I’ve never shaken that feeling entirely, if we are to be honest and there are days it’s the predominant mentality and emotion that I feel. But what tends to help me is to remember I won’t always feel this way. No matter what, I can rely on that. Today I just can’t give a darn. As my therapist once told me — it sounds counterintuitive but let yourself feel these things, but qualify with “today” or “right now”.
For example: yesterday was horrible for me. I was frustrated and annoyed and scared..this medicine debacle and my mind and I fighting over it. I was absolutely ready to just throw it out the window and say f it. I gave up caring about it... for that moment. I came back later, calmer and made a decision to try to follow doctor’s orders.
So, if you’re fed up, you’re fed up. But say to yourself “I’m fed up...for now. I need to distance myself from these feelings for awhile.” — do something you enjoy or at least something to occupy your mind.

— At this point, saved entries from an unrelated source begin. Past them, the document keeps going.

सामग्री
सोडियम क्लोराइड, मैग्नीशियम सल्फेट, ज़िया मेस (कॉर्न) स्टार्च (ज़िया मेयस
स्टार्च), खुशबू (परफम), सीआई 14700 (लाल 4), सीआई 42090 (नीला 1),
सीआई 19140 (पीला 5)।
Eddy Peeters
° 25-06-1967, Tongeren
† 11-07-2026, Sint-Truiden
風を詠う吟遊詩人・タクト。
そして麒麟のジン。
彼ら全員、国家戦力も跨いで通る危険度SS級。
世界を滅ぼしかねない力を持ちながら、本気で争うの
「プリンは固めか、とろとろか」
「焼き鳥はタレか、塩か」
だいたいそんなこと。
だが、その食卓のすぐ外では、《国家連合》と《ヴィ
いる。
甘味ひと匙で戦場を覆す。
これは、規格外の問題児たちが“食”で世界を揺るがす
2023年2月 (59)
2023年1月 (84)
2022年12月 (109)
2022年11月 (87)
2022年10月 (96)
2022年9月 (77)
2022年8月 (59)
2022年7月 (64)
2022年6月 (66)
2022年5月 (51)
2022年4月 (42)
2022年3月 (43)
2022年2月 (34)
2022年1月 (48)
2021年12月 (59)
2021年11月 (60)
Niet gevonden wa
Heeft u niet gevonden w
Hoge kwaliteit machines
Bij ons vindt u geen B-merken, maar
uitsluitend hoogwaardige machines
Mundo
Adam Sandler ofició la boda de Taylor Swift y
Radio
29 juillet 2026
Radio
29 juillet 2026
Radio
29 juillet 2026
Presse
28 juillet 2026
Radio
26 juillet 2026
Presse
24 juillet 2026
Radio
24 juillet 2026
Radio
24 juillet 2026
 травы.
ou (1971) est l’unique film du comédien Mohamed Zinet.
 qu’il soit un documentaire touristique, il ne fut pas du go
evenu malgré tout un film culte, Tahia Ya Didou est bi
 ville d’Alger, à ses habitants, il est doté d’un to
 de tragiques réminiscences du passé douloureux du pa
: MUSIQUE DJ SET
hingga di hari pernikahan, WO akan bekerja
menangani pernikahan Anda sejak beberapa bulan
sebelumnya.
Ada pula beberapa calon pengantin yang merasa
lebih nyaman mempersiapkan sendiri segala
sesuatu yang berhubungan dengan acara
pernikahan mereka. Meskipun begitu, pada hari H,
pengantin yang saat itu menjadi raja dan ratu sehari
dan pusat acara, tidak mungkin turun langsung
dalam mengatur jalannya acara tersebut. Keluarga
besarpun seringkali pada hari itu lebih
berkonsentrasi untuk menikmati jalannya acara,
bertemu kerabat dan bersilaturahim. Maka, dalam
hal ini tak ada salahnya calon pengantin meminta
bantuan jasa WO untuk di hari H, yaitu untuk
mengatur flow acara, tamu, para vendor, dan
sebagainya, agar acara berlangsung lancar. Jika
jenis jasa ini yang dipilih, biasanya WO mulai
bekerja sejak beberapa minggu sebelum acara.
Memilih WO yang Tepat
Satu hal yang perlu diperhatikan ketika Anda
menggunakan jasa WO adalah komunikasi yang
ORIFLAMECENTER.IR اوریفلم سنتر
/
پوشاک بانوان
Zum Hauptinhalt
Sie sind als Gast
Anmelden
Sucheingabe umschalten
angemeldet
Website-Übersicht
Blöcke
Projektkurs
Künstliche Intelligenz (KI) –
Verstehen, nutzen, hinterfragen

So my advice ? If you need to throw your hands up and say “I’m done!”, that’s totally ok, as long as you realize that feeling won’t last forever; and it’s a temporary “break” from what’s causing the issues. Trust me, there are days I say “ugh, I just can’t even.... today.” And leave open in your mind and heart that at sometime your perspective will change and the world and situation will be seen through a different lens.
Maybe it’s not the most practical advice but I find not trying to minimize my feelings, even the crappy ones, to be a big help emotionally. But please don’t take this the wrong way — you have to stay safe and that’s priority too. SH or suicidal feelings aren’t something to normalize. So with those things, don’t follow my advice. I’m talking about general emotions of being “fed up” particularly.
I hope this helps. Stay safe and always make that a priority for yourself and others.